The usual approach to writing a program, particularly for a complex problem, divides the process into two stages. The first of these is called system analysis. It involves analyzing the task to decide exactly what needs to be done and adopting an overall plan. Once the general outline of the work to be performed has been decided on, the second stage is to write the required operations in a form suitable for the computer. This involves a large number of more detailed decisions (for example how information is to be represented in the machine and how the representations are to be stored). The detailed form of the program will depend on the particular computer to be used.
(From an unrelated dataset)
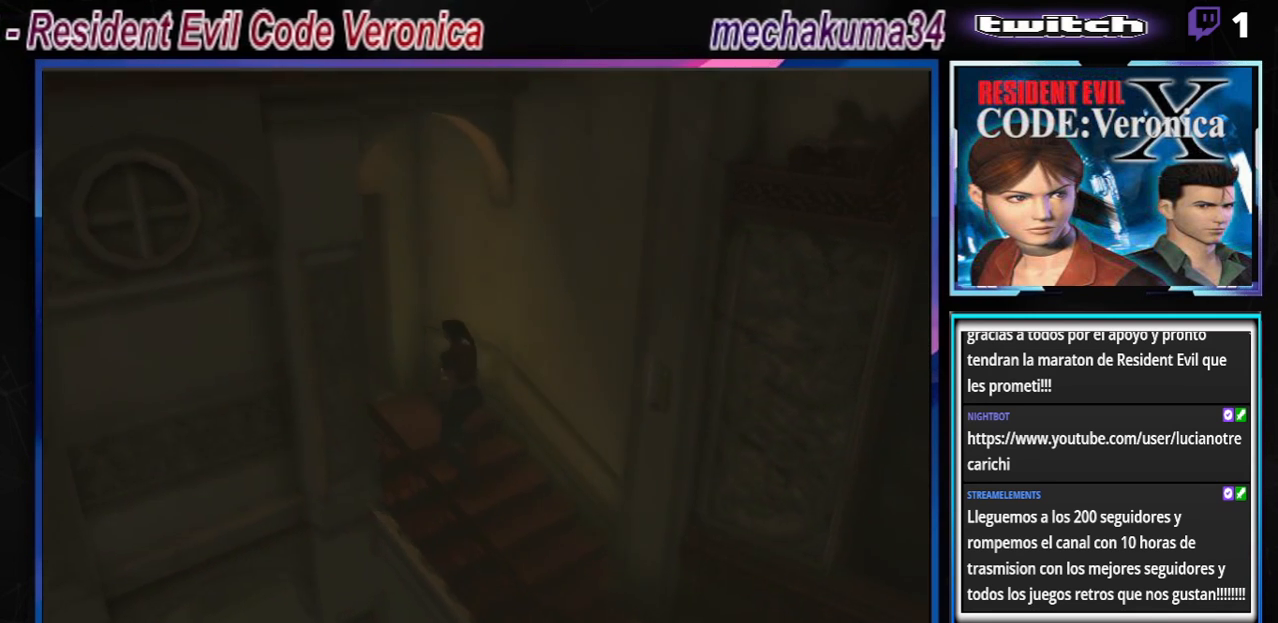
{"buttons": ["B"], "left_stick": "up", "events": [[100, "A", "up"], [233, "A", "down"], [367, "A", "up"]]}
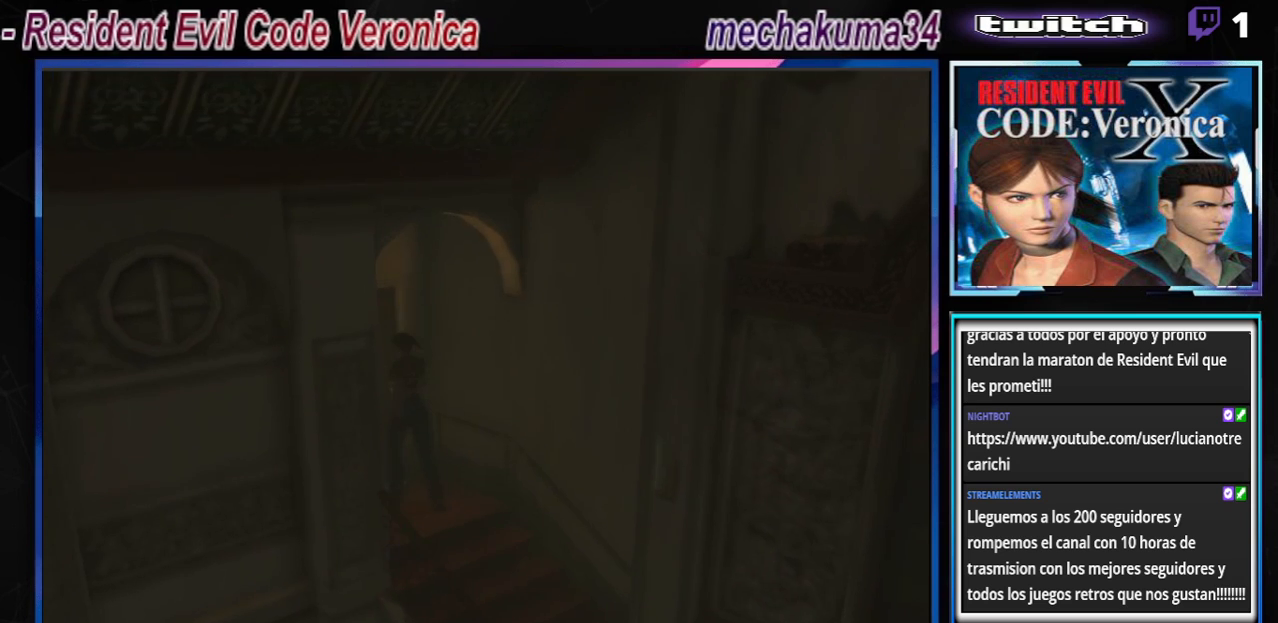
{"buttons": ["B"], "left_stick": "up", "events": [[33, "A", "down"], [167, "A", "up"], [367, "A", "down"], [433, "A", "up"]]}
Confusion has developed about the naming of these two stages. Some programmers reserve the term "programming" for the second stage; others call the first stage "programming" and the second stage "coding"; still others use the term "programming" for the entire process-stages one and two. My own view is that the distinction between system analysis and programming is not a very useful one. If the system analysis were carried through to a description of the program outline in a slightly more rigorous language than is used at present, it should be possible to relegate the whole of the remaining process of producing a detailed program in machine language to the computer itself.
Let us get on to the problem of programming a computer to play checkers against an opponent. How shall we represent the relevant features of the game, and what kind of operations do we want to be able to perform on them? A good working rule is to start with the operations and allow them to determine what it is you need to represent in the machine, In this case we clearly require, to begin with, representation s of positions and moves and of the values associated with them.
We can approach the kind of precision the computer requires and still avoid getting bogged down in premature detail by using a functional notation. We let P stand for a position and agree to include in P not only the number and arrangement of the pieces on the board but also various other important facts such as which player is to move. The value of a position can be expressed by a function PositionValue(P). The value o f any move (say M) obviously depends on the position from which it is made; therefore we must specify the position in writing the function MoveValue(M,P). Next, in order to be able to look ahead and examine the possible consequences of moves, the computer will need a third function: MakeMove(M,P), with P representing the position from which the move is made. The result of this function is the new position produced by the move. Finally, the program needs a fourth function to find all the legal moves that can be made from a given position: LegalMovesFrom(P). This function has as its result a list of moves.
These four functions, together with the two types of object (P and M), are sufficient to specify the kernel of our checkers program. There are two players in a game of checkers (in our case the machine and its opponent), and a position that is good for one will be bad for the other. We must therefore make our idea of the value of a position more precise by saying that PositionValue(P) gives the value of the position P to the player who has to move from it. We can plausibly assume that the value of the position P to the other player is the negative of this; that is, if the value of a position to one player is v, its value to the other will be -v. (This assumption is expressed in the terms of game theory by saying that checkers is a zero-sum game.)
Next we can define the value of a move to the player who makes it as the value to him of the resulting position. Suppose the result of making the move M from the position P is the position P. Remembering that it is the opponent who has to make the move from P, we can see that the value of the move M to the player who makes it will be -PositionValue(P). Thus in our notation we can define the value of a move as follows: MoveValue(M,P) = -Position Value [MakeMove(M,P) ]. This formal statement could be paraphrased by saying that to value a move for yourself you make it, find the value of the resulting position to your opponent and change its sign.
How shall we find the value of a position? The basic procedure of the game is to explore all your possible moves and all possible replies by the opponent to some depth and evaluate the resulting positions. Let us call these "terminal" positions and say that their values are produced by the function TerminalValue(P). This function makes an immediate assessment of a position (in terms, perhaps, of such factors as the number of pieces still in play, their mobility, the command of the center of the board and so forth) without any further look-ahead. We can now say that if P is a terminal position, its value is TerminaIValue(P), and that if it is not, its value is that of the best legal move that could be made from it. Note that the question of whether a position is terminal or not may depend not only on the position itself but also on what depth (el) the look-ahead has reached. This is necessary in order to put some limit on how far the machine looks ahead.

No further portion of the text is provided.